In the thread below on adding the negation of an unprovable statement as an axiom, could you write out word for word the part that opens with the words containing "However, if the" and closes with "is this okay?"?

* start Excerpt provided *

# Can the negation of an unprovable true statement be added as an axiom?

Let $$S$$ be some statement which is unprovable but true in an axiomatic system $$T$$. If $$T$$ is consistent, then adding $$S$$ as an axiom of $$T$$ keeps the system consistent. But what about adding $$\neg S$$ as an axiom?

For example, the continuum hypothesis is unprovable in ZFC, and we can add it or its negation as an axiom with no problem.

However, if the Goldbach conjecture is unprovable, it must be true, since if it were false we'd be able to find a counter-example, and check that it is a counter-example. Hence we wouldn't be able to add the negation of the Goldbach conjecture as an axiom if it is unprovable. Does this imply it is provable? Or is this okay?

• Why does the Goldbach conjecture have to be true? How do you know there isn't a counter-example that is too big to write down? Oct 30, 2018 at 21:31
• Yes, we can add the negation of Goldbach conjecture. "True" applies not to the formal system itself (in this case arithmetic), but to its "intended" model. If the Goldbach conjecture is unprovable it means that it has a counterexample in a non-standard model of arithmetic (by Gödel's completeness theorem). If we add the negation our theory will no longer describe "intuitive" integers (assuming there is such a thing) but it will still be a fine theory without contradictions. Oct 30, 2018 at 21:31
• @JohnDouma: Why do you think I can reason it must be true? I'm reasoning that if it is undecidable in PA, then it is true. But I have no idea whether it is undecidable in PA. Oct 30, 2018 at 21:42
• @Sambo: Yes: $\varphi$ is "unprovable" if $\varphi$ cannot be proved, and is "undecidable" if neither $\varphi$ nor $\neg\varphi$ can be proved. Oct 31, 2018 at 0:29
• @Sambo: An undecidable sentence might also "simply be false" in a particular model. An unprovable sentence is either undecidable or disprovable. Oct 31, 2018 at 11:43

Yes, you can add the negation of any unprovable statement as a new axiom to the theory and still get a consistent theory out of it.

* end Excerpt provided *
* start Entries provided *

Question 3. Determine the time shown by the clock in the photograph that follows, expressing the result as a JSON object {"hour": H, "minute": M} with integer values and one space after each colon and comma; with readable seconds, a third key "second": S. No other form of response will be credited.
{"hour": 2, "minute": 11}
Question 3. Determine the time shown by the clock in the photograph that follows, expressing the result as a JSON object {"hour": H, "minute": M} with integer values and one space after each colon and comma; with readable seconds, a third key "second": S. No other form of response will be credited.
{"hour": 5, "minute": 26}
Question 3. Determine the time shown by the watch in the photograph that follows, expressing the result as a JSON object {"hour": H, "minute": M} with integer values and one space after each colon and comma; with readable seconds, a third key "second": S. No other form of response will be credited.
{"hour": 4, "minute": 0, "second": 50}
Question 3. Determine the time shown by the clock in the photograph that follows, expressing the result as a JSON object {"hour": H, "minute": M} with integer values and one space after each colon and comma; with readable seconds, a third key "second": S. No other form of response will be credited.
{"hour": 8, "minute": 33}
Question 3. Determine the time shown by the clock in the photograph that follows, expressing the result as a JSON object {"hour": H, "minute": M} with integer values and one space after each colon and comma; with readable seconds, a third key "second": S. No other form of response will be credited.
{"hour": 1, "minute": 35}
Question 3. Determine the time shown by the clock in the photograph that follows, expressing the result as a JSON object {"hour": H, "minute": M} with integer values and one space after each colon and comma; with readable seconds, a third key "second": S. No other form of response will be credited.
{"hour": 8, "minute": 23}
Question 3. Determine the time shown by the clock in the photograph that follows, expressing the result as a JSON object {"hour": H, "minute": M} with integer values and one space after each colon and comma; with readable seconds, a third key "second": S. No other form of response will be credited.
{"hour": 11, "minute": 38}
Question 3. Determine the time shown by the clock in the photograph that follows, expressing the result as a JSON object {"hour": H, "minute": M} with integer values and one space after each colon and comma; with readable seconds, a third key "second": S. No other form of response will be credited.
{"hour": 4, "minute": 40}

* end Entries provided *

- [Correct answer]:
However, if the Goldbach conjecture is unprovable, it must be true, since if it were false we'd be able to find a counter-example, and check that it is a counter-example. Hence we wouldn't be able to add the negation of the Goldbach conjecture as an axiom if it is unprovable. Does this imply it is provable? Or is this okay?